● Supplied material

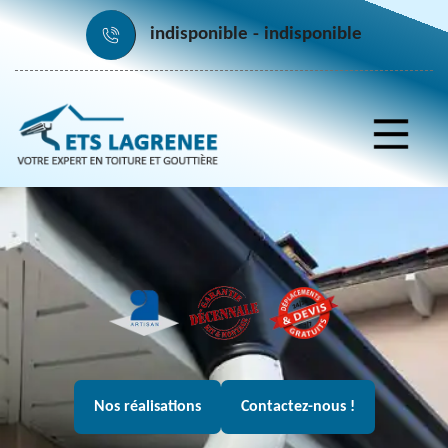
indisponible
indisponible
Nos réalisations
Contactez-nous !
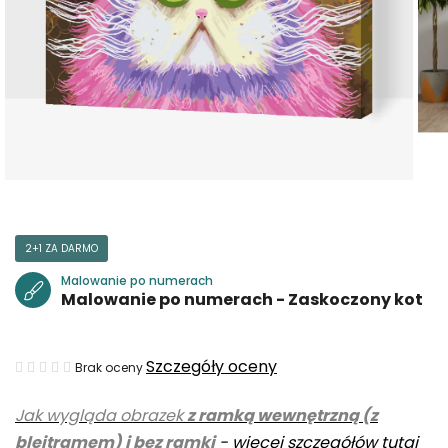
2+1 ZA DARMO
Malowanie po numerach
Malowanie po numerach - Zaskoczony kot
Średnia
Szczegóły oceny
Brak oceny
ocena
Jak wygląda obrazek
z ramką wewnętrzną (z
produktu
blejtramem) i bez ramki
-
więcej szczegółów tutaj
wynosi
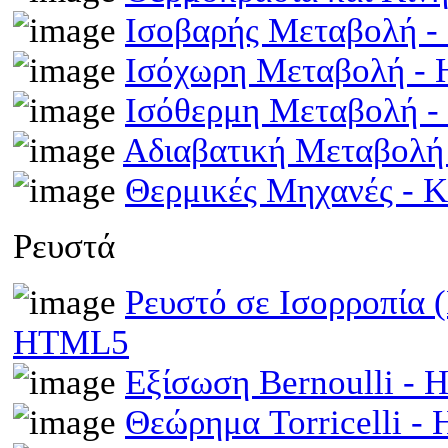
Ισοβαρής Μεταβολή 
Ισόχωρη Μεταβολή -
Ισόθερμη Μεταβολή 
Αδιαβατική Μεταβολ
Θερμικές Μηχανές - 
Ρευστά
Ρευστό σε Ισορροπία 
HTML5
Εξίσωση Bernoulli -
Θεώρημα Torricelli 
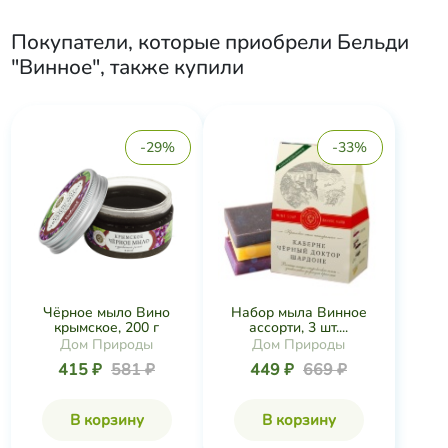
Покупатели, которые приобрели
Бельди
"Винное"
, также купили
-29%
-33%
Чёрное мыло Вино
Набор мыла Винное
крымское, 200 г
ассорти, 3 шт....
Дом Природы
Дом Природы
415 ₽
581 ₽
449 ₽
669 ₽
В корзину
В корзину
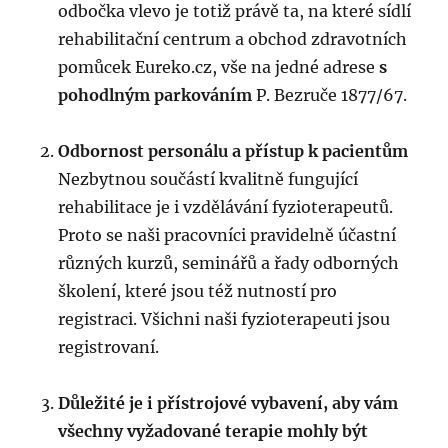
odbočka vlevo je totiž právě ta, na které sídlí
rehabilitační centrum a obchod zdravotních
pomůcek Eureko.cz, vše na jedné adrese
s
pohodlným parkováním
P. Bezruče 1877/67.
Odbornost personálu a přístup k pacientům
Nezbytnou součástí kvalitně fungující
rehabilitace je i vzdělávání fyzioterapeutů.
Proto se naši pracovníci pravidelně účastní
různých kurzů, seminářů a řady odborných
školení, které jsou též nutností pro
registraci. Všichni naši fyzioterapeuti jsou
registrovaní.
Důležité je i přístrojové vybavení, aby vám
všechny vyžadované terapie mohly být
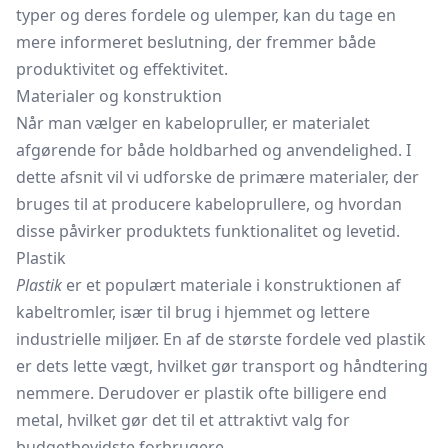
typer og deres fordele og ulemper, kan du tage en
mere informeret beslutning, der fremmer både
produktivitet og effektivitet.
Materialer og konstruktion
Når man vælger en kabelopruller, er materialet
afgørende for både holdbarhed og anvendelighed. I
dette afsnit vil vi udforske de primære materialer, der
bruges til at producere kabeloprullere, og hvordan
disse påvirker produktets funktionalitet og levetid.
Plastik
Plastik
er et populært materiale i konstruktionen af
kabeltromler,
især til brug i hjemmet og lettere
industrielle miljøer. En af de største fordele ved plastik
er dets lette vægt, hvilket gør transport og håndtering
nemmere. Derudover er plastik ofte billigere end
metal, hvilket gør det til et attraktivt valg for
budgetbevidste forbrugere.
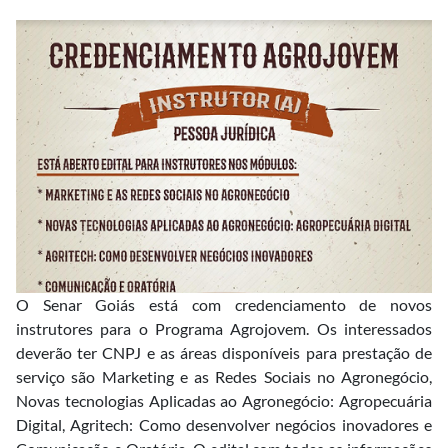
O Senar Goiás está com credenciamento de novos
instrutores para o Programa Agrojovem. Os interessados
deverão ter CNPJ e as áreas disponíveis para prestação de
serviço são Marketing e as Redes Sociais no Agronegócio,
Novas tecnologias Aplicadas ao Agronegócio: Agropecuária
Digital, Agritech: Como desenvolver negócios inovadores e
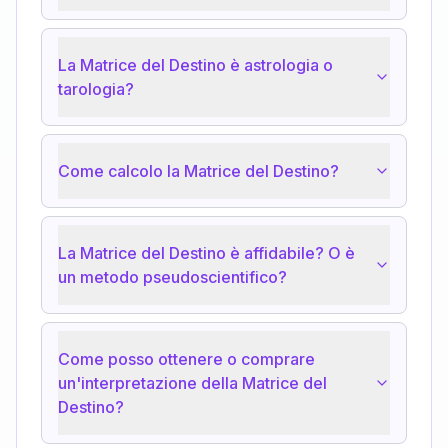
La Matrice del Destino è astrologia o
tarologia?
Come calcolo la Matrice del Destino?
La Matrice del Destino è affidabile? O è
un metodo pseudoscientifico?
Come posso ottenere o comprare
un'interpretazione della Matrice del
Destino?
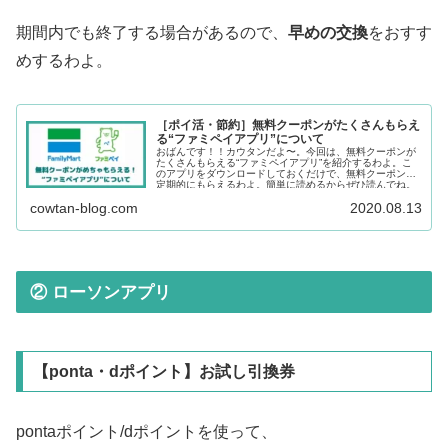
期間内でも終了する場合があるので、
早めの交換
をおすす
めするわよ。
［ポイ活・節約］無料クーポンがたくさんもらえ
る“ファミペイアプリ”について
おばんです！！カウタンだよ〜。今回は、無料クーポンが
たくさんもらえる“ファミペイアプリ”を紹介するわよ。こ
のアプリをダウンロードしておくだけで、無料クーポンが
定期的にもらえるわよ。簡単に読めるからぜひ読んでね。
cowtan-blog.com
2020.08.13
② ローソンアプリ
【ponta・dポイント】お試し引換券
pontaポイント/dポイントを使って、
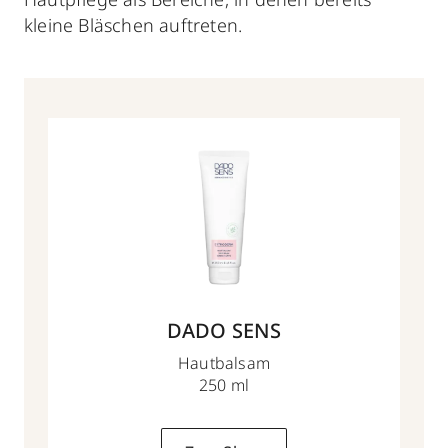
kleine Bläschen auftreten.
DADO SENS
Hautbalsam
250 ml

● The problem
Copy the text of all the items above line for line, with no changes, and leave the pictures out.

● Answer section
indisponible
indisponible
Nos réalisations
Contactez-nous !
2+1 ZA DARMO
Malowanie po numerach
Malowanie po numerach - Zaskoczony kot
Średnia
Szczegóły oceny
Brak oceny
ocena
Jak wygląda obrazek
z ramką wewnętrzną (z
produktu
blejtramem) i bez ramki
-
więcej szczegółów tutaj
wynosi
Ισοβαρής Μεταβολή 
Ισόχωρη Μεταβολή -
Ισόθερμη Μεταβολή 
Αδιαβατική Μεταβολ
Θερμικές Μηχανές - 
Ρευστά
Ρευστό σε Ισορροπία 
HTML5
Εξίσωση Bernoulli -
Θεώρημα Torricelli 
Покупатели, которые приобрели
Бельди
"Винное"
, также купили
-29%
-33%
Чёрное мыло Вино
Набор мыла Винное
крымское, 200 г
ассорти, 3 шт....
Дом Природы
Дом Природы
415 ₽
581 ₽
449 ₽
669 ₽
В корзину
В корзину
odbočka vlevo je totiž právě ta, na které sídlí
rehabilitační centrum a obchod zdravotních
pomůcek Eureko.cz, vše na jedné adrese
s
pohodlným parkováním
P. Bezruče 1877/67.
Odbornost personálu a přístup k pacientům
Nezbytnou součástí kvalitně fungující
rehabilitace je i vzdělávání fyzioterapeutů.
Proto se naši pracovníci pravidelně účastní
různých kurzů, seminářů a řady odborných
školení, které jsou též nutností pro
registraci. Všichni naši fyzioterapeuti jsou
registrovaní.
Důležité je i přístrojové vybavení, aby vám
všechny vyžadované terapie mohly být
typer og deres fordele og ulemper, kan du tage en
mere informeret beslutning, der fremmer både
produktivitet og effektivitet.
Materialer og konstruktion
Når man vælger en kabelopruller, er materialet
afgørende for både holdbarhed og anvendelighed. I
dette afsnit vil vi udforske de primære materialer, der
bruges til at producere kabeloprullere, og hvordan
disse påvirker produktets funktionalitet og levetid.
Plastik
Plastik
er et populært materiale i konstruktionen af
kabeltromler,
især til brug i hjemmet og lettere
industrielle miljøer. En af de største fordele ved plastik
er dets lette vægt, hvilket gør transport og håndtering
nemmere. Derudover er plastik ofte billigere end
metal, hvilket gør det til et attraktivt valg for
budgetbevidste forbrugere.
O Senar Goiás está com credenciamento de novos
instrutores para o Programa Agrojovem. Os interessados
deverão ter CNPJ e as áreas disponíveis para prestação de
serviço são Marketing e as Redes Sociais no Agronegócio,
Novas tecnologias Aplicadas ao Agronegócio: Agropecuária
Digital, Agritech: Como desenvolver negócios inovadores e
La Matrice del Destino è astrologia o
tarologia?
Come calcolo la Matrice del Destino?
La Matrice del Destino è affidabile? O è
un metodo pseudoscientifico?
Come posso ottenere o comprare
un'interpretazione della Matrice del
Destino?
期間内でも終了する場合があるので、
早めの交換
をおすす
めするわよ。
［ポイ活・節約］無料クーポンがたくさんもらえ
る“ファミペイアプリ”について
おばんです！！カウタンだよ〜。今回は、無料クーポンが
たくさんもらえる“ファミペイアプリ”を紹介するわよ。こ
のアプリをダウンロードしておくだけで、無料クーポンが
定期的にもらえるわよ。簡単に読めるからぜひ読んでね。
cowtan-blog.com
2020.08.13
② ローソンアプリ
【ponta・dポイント】お試し引換券
pontaポイント/dポイントを使って、
kleine Bläschen auftreten.
DADO SENS
Hautbalsam
250 ml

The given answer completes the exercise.